I'm trying to emulate a physical experiment that was performed in
which a flux meter was poked into a chamber and it measured the
irradiance at a series of points. My ultimate goal is to create a
virtual world that is a copy of the previously measured physical one
and compare the two environments' irradiance distributions.
The physical sensor's sensitivity was from all directions and in all
visible wavelengths (I've already added full spectrum lighting to my
version of pbrt). I've created a perfectly transparent sphere to
represent the sensing area of the flux meter. Whenever a ray strikes
the sphere's surface, the amount of light transmitted through it is
added to an irradiance counter. Once all the photons have been
collected then analysis occurs.
As for photon mapping being the best choice, I do not know for sure
that it is. I chose that since the rays originate from the light
source and intensities are deposited on geometry - it seemed like a
good match. For my purposes I'm not even interested in the final
rendered image per se, I'm just using it as an indirect indicator of
whether I've got the photon mapping parameters correct. Ultimately, I
just need to know how much irradiance is hanging around at Point in
Space X1, X2, X3, .... When I run my final experiments, I'll be
skipping the image rendering anyway.
I considered the path integrator and I see what you're saying in your
suggested approach. That very well might be a better approach.
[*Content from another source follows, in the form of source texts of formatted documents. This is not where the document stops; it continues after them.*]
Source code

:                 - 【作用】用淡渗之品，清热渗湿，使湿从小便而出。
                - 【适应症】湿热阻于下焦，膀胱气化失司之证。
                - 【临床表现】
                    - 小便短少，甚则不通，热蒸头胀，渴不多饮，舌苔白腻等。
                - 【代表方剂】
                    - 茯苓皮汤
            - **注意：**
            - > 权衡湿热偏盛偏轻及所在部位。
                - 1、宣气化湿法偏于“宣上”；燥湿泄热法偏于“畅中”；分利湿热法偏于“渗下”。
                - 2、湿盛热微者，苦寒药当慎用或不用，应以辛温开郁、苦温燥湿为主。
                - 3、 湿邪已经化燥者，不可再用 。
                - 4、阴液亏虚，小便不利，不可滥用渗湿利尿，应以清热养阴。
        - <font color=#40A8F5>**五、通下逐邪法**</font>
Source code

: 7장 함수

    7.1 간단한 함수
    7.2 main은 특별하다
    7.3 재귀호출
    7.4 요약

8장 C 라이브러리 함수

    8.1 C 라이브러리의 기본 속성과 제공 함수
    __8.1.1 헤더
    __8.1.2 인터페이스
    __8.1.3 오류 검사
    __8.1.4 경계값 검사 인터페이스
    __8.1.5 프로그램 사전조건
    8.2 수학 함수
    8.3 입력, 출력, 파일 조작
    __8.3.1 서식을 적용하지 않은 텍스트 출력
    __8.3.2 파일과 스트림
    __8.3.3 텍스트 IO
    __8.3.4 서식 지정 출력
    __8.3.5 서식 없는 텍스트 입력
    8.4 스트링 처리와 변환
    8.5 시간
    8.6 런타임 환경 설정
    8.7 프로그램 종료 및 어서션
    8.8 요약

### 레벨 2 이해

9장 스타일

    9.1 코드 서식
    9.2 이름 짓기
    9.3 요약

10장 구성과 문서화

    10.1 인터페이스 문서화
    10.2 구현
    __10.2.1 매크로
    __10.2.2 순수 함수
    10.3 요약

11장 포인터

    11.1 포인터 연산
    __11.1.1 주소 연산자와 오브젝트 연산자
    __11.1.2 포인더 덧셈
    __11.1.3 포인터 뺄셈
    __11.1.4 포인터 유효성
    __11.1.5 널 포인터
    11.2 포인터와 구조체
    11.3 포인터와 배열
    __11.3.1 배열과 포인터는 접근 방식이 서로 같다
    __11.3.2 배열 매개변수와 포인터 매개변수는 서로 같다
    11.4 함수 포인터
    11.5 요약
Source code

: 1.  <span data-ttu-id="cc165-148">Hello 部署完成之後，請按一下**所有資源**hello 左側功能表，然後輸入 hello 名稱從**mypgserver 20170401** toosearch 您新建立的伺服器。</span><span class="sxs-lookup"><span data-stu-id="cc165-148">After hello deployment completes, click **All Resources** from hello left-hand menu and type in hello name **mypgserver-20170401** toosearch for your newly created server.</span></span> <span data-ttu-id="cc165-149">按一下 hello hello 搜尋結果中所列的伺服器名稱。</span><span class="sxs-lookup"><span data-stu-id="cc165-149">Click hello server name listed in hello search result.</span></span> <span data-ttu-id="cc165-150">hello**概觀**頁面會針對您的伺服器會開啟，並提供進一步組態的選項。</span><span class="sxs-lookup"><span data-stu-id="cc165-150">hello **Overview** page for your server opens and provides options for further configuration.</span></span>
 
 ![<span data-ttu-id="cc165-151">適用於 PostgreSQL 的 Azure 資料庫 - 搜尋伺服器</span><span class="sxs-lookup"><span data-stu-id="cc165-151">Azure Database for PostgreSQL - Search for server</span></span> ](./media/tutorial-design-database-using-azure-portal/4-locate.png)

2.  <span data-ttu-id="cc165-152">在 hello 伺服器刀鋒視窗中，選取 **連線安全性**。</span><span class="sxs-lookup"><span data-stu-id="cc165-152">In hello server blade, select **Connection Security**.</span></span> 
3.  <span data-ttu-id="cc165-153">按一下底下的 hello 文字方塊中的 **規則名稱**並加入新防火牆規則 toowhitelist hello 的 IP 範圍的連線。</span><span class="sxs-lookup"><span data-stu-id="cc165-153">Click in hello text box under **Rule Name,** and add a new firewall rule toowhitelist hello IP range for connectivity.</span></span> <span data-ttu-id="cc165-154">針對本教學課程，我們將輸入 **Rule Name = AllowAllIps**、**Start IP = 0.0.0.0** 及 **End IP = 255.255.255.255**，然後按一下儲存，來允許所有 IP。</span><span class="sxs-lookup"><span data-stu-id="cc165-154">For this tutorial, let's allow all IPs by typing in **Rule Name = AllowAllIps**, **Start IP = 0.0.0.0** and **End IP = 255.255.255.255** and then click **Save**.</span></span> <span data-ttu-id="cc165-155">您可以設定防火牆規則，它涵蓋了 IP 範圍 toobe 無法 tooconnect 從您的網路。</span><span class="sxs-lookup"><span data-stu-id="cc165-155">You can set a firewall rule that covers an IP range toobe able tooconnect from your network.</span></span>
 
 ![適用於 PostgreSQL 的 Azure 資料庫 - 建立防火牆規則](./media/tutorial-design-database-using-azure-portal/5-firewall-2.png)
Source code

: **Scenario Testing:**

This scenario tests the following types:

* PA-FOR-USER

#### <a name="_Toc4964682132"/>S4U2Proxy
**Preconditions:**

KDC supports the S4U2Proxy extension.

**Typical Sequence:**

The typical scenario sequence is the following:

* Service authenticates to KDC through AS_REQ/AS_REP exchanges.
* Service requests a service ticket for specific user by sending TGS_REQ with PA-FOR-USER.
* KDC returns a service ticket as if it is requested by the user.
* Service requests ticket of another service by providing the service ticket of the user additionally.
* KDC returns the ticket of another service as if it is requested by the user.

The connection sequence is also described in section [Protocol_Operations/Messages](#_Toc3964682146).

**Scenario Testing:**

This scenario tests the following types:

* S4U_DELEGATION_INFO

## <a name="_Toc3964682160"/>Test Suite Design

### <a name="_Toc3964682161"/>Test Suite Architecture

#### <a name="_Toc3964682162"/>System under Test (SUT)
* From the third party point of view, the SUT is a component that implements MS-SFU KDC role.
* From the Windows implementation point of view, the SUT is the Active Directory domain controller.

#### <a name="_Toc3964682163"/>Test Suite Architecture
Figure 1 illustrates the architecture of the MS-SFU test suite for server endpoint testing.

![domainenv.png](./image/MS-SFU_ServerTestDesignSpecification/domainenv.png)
However, photon mapping seems a bit easier to implement and I think it
should be functionally equivalent for my purposes. Is this assumption
correct? Considering my goals do you think the path integrator would
be a better choice than photon mapping?
Thank you very much for your advice.
dave
On Jun 1, 5:39 pm, Matt Pharr <
matt.ph...@gmail.com> wrote:
> I'm wondering if photon mapping is the best approach for this. What
> exactly do you want to measure? Total irradiance at a point, some
> sort of directional radiance distribution, or ... ?
>
> My suggestion might be to hack up the system so that it doesn't do all
> this 'render an image stuff', but instead you do a loop over all the
> points where you want to compute this measurement, call Scene::Li() in
> a bunch of directions at that point (maybe with the path integrator
> wired up to compute radiance along rays, or whatever), and then
> average/accumulate those values however is most useful. Does that
> seem like it'd solve the problem?
>
> Thanks,
> -matt
>
> On May 27, 2009, at 9:58 AM, Kevin Egan wrote:
>
>
>
> > You might be able to change the photon mapping code so that the filter
> > that tries to measure incoming irradiance is changed to simply count
> > the number of nearby photons within a certain radius. Usually the
> > filter will try to weight the photons by energy and distance. You
> > basically want to take all that out and just make a flat count.